Le cobalt extrait à la main dans le Lualaba attire de nouveau l’attention des plus hautes autorités. En déplacement à Kolwezi, le Président Félix Tshisekedi a lancé un avertissement clair sur la nécessité de restructurer un secteur longtemps laissé aux dérives. À l’issue du Conseil des ministres du 13 juin 2025, il a exigé un encadrement strict de l’exploitation artisanale du cobalt, dénonçant une situation devenue incontrôlable, mêlant pauvreté, illégalité et ingérence politique.
Au fil des années, des milliers de Congolais se sont tournés vers l’extraction artisanale pour survivre. Une activité vitale dans une province où les réserves en cobalt comptent parmi les plus importantes du monde. Mais faute de cadre clair et d’autorité bien établie, les conflits se sont multipliés. Les sites miniers s’imbriquent, les frontières entre concessions légales et zones artisanales sont floues, et certains opérateurs industriels intègrent, sans transparence, du cobalt artisanal à leurs cargaisons officielles. Résultat : le secteur échappe en partie au contrôle public et alimente une économie parallèle aux contours opaques.
Le Président Tshisekedi n’a pas mâché ses mots. Selon lui, les conditions précaires dans lesquelles opèrent les creuseurs les exposent aux récupérations politiques. "Certains politiciens exploitent leur vulnérabilité pour en faire des instruments de déstabilisation", a-t-il averti, d’après les propos relayés par le ministre Patrick Muyaya.
Face à ce constat, deux leviers sont mobilisés pour rétablir une forme d’ordre : l’Entreprise Générale du Cobalt (EGC), responsable exclusive de la commercialisation du cobalt issu de l’artisanat, et la RECOMS, organe chargé de la régulation du secteur.
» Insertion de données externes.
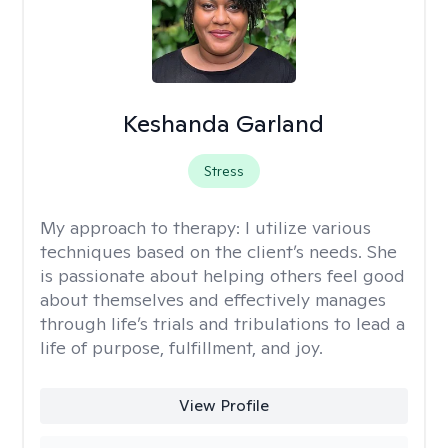
Keshanda Garland
Stress
My approach to therapy:
I utilize various
techniques based on the client’s needs. She
is passionate about helping others feel good
about themselves and effectively manages
through life’s trials and tribulations to lead a
life of purpose, fulfillment, and joy.
View Profile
Le chef de l’État exige que ces deux entités fassent appliquer rigoureusement les textes légaux, jusqu’ici souvent ignorés ou contournés.
Le cadre légal existe, mais il est trop souvent bafoué. L’EGC, créée en 2019, peine toujours à s’imposer comme acteur incontournable du secteur artisanal. Les volumes déclarés restent faibles au regard du potentiel estimé, et le système de traçabilité ne convainc pas les marchés internationaux, toujours plus sensibles aux conditions d’extraction. Le défi est donc double : restaurer la légitimité de l’État dans la chaîne d’approvisionnement, et garantir que le cobalt artisanal ne soit plus assimilé à un minerai de conflits.
Sur le terrain, cela suppose des actions concrètes. Délimitation claire des zones d’exploitation, sécurisation des sites, formation des creuseurs, contrôles renforcés… autant d’initiatives attendues pour passer des discours aux actes. La transformation promise ne pourra s’opérer sans volonté politique constante, ni sans des moyens adaptés, tant humains que financiers.
Au-delà du cadre national, cette réforme porte aussi une dimension internationale. Le cobalt congolais représente plus de 70 % de la production mondiale. Son origine, ses conditions d’extraction et sa chaîne de commercialisation font l’objet d’une attention croissante des fabricants de batteries et de voitures électriques, soucieux de se conformer aux normes ESG. Pour rester dans le jeu, la RDC doit prouver qu’elle peut structurer son secteur artisanal, aujourd’hui pointé du doigt pour son opacité.
Avec ce signal envoyé depuis Kolwezi, Félix Tshisekedi tente de reprendre la main. Il veut faire du cobalt artisanal un levier de souveraineté et non une zone de non-droit. L’équation reste complexe, entre impératifs économiques, considérations sociales et exigences internationales. Mais le chantier est lancé. La prochaine étape dépendra moins des discours que de la capacité à imposer des règles, à tous les niveaux de la chaîne.